Following the 1991 Gulf War, United Nations inspectors were highly successful in rooting out and destroying Iraq’s chemical, nuclear and biological weapons programmes.
But as the decade wore on, Saddam became increasingly restive and, after a series of tense stand-offs culminating in British and US airstrikes in 1998, the inspectors were finally expelled.
In the years that followed, intelligence agencies on both sides of the Atlantic became concerned that, away from prying eyes, the Iraqis were secretly reconstituting their banned WMD programmes.
In the aftermath of the 9/11 attacks on America, Bush and Blair determined that Saddam would have to be dealt with once and for all.
In September 2002, Blair set out the case against Saddam in the government’s now infamous dossier on Iraq’s weapons of mass destruction, which stated that Iraq had chemical and biological weapons – some capable of being deployed within 45 minutes.
A very public denial
With the drum beats of war sounding ever louder, Saddam reluctantly re-admitted the UN inspectors, led by the Swedish diplomat Hans Blix, in an attempt to convince the world the claims were groundless.
But by March 2003, inspections ground on without anything being found. Blair and Bush finally ran out of patience and launched the invasion.
Barely a week after Saddam Hussein’s statue was toppled in Baghdad, Bush announced the formation of a 1,200-strong team, the Iraq Survey Group (ISG), to track down the missing weapons.
The pressure on them intensified with the suicide of weapons expert Dr David Kelly after he was identified as the source of a BBC report claiming that the government’s dossier had been “sexed up”.
Initially, the ISG’s hopes of finding the weapons were high, but, as the summer wore on, they soon faded.
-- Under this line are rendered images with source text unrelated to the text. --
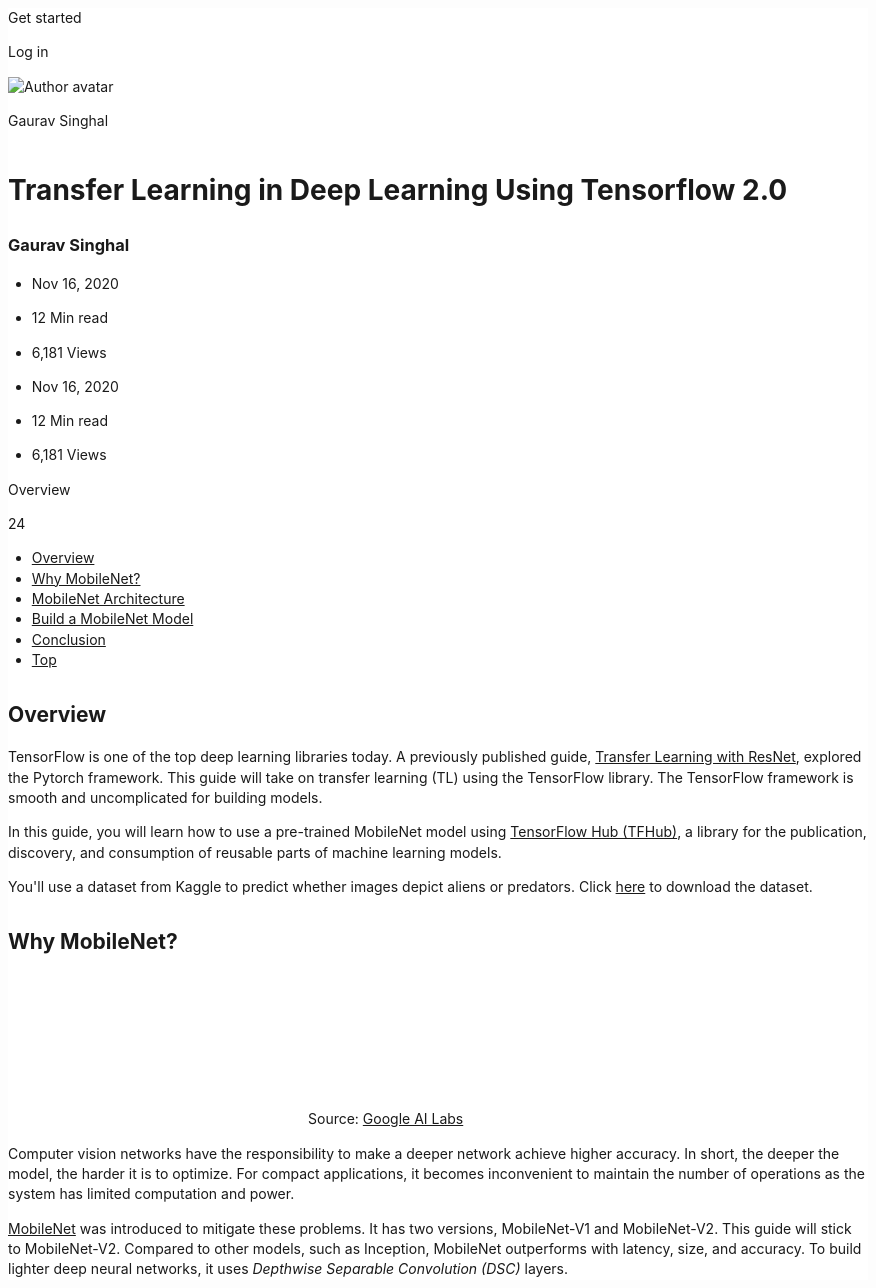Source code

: <span data-css-15b13by="" aria-hidden="false">Get started</span>

<span data-css-15b13by="" aria-hidden="false">Log in</span>

<img src="../../pluralsight.imgix.net/author/lg/c7859b4f-a0e9-4f74-8559-62f43bdcabea.jpeg" alt="Author avatar" class="jsx-3841407315" />

Gaurav Singhal

Transfer Learning in Deep Learning Using Tensorflow 2.0
=======================================================

### Gaurav Singhal

-   Nov 16, 2020
-   12 Min read
-   6,181 Views

-   Nov 16, 2020
-   <span class="jsx-3759398792" itemprop="timeRequired">12 Min</span> read
-   6,181 Views

Overview

24

-   <a href="#module-overview" class="menu-link">Overview</a>
-   <a href="#module-whymobilenet" class="menu-link">Why MobileNet?</a>
-   <a href="#module-mobilenetarchitecture" class="menu-link">MobileNet Architecture</a>
-   <a href="#module-buildamobilenetmodel" class="menu-link">Build a MobileNet Model</a>
-   <a href="#module-conclusion" class="menu-link">Conclusion</a>
-   <a href="#top" class="menu-link">Top</a>

Overview
--------

TensorFlow is one of the top deep learning libraries today. A previously published guide, [Transfer Learning with ResNet](introduction-to-resnet.html), explored the Pytorch framework. This guide will take on transfer learning (TL) using the TensorFlow library. The TensorFlow framework is smooth and uncomplicated for building models.

In this guide, you will learn how to use a pre-trained MobileNet model using [TensorFlow Hub (TFHub)](https://tfhub.dev/), a library for the publication, discovery, and consumption of reusable parts of machine learning models.

You'll use a dataset from Kaggle to predict whether images depict aliens or predators. Click [here](https://www.kaggle.com/pmigdal/alien-vs-predator-images) to download the dataset.

Why MobileNet?
--------------

![MobileNet view](../../pluralsight2.imgix.net/guides/aed5dea2-eee5-4f3b-9009-0260f2618f56_lxmpLDR.html)Source: [Google AI Labs](https://ai.googleblog.com/2017/06/mobilenets-open-source-models-for.html)

Computer vision networks have the responsibility to make a deeper network achieve higher accuracy. In short, the deeper the model, the harder it is to optimize. For compact applications, it becomes inconvenient to maintain the number of operations as the system has limited computation and power.

[MobileNet](https://arxiv.org/pdf/1704.04861.pdf) was introduced to mitigate these problems. It has two versions, MobileNet-V1 and MobileNet-V2. This guide will stick to MobileNet-V2. Compared to other models, such as Inception, MobileNet outperforms with latency, size, and accuracy. To build lighter deep neural networks, it uses *Depthwise Separable Convolution (DSC)* layers.
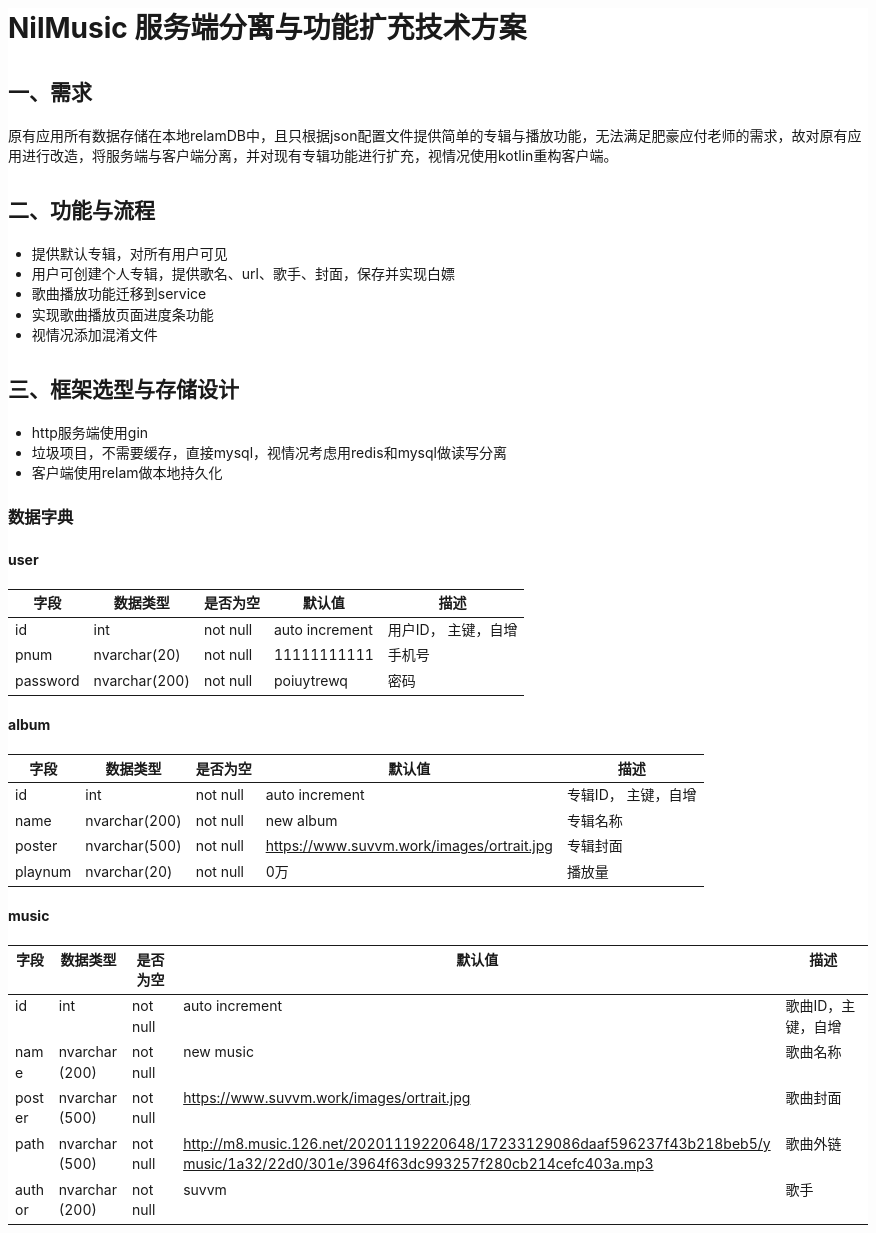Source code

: # NilMusic 服务端分离与功能扩充技术方案

## 一、需求

​	原有应用所有数据存储在本地relamDB中，且只根据json配置文件提供简单的专辑与播放功能，无法满足肥豪应付老师的需求，故对原有应用进行改造，将服务端与客户端分离，并对现有专辑功能进行扩充，视情况使用kotlin重构客户端。

## 二、功能与流程

- 提供默认专辑，对所有用户可见
- 用户可创建个人专辑，提供歌名、url、歌手、封面，保存并实现白嫖
- 歌曲播放功能迁移到service
- 实现歌曲播放页面进度条功能
- 视情况添加混淆文件

## 三、框架选型与存储设计

- http服务端使用gin
- 垃圾项目，不需要缓存，直接mysql，视情况考虑用redis和mysql做读写分离
- 客户端使用relam做本地持久化

### 数据字典

#### user

| 字段     | 数据类型      | 是否为空 | 默认值         | 描述                |
| -------- | ------------- | -------- | -------------- | ------------------- |
| id       | int           | not null | auto increment | 用户ID， 主键，自增 |
| pnum     | nvarchar(20)  | not null | 11111111111    | 手机号              |
| password | nvarchar(200) | not null | poiuytrewq     | 密码                |

#### album

| 字段    | 数据类型      | 是否为空 | 默认值                                    | 描述                |
| ------- | ------------- | -------- | ----------------------------------------- | ------------------- |
| id      | int           | not null | auto increment                            | 专辑ID， 主键，自增 |
| name    | nvarchar(200) | not null | new album                                 | 专辑名称            |
| poster  | nvarchar(500) | not null | https://www.suvvm.work/images/ortrait.jpg | 专辑封面            |
| playnum | nvarchar(20)  | not null | 0万                                       | 播放量              |

#### music

| 字段   | 数据类型      | 是否为空 | 默认值                                                       | 描述               |
| ------ | ------------- | -------- | ------------------------------------------------------------ | ------------------ |
| id     | int           | not null | auto increment                                               | 歌曲ID，主键，自增 |
| name   | nvarchar(200) | not null | new music                                                    | 歌曲名称           |
| poster | nvarchar(500) | not null | https://www.suvvm.work/images/ortrait.jpg                    | 歌曲封面           |
| path   | nvarchar(500) | not null | http://m8.music.126.net/20201119220648/17233129086daaf596237f43b218beb5/ymusic/1a32/22d0/301e/3964f63dc993257f280cb214cefc403a.mp3 | 歌曲外链           |
| author | nvarchar(200) | not null | suvvm                                               | 歌手               |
In the ISG’s final report in October 2004, it likened the difficulties in trying to find the weapons to the “search for extra-terrestrial intelligence,” conceding that all WMDs had been destroyed after 1991 and there was no evidence he had anything left when Britain and the US invaded.
Questionable intelligence
Meanwhile, inquiries on both sides of the Atlantic exposed a series of embarrassing intelligence failings.
In the US, it emerged that the CIA’s main source of evidence, a supposed Iraqi defector codenamed Curveball, was a faker who made up information.
In Britain it emerged that much of the intelligence relied upon by MI6 was flawed, while the dossier was criticised for failing to include the reservations the agencies attached to their assessments.
In a final indignity, on October 13 – a week after the ISG report and 25 months after the dossier was published – MI6 formally withdrew its claim that Saddam could deploy his WMD within 45 minutes.
Few decisions divided public opinion as sharply as the decision to topple Saddam Hussein – and that was before rows with the BBC, the suicide of weapons scientist David Kelly and fierce criticism of the government’s use of intelligence.
Nevertheless, the decision to stand “shoulder to shoulder” with the US in the aftermath of 9/11 over both Iraq and Afghanistan led to a high-point in transatlantic relations.
International relations have moved on since then, not least with the transfer of power from Blair to Gordon Brown.
But with a series of international crises coming to the fore over the last year – like Darfur, Kenya and Zimbabwe – the public’s appetite for Western involvement is now much diminished.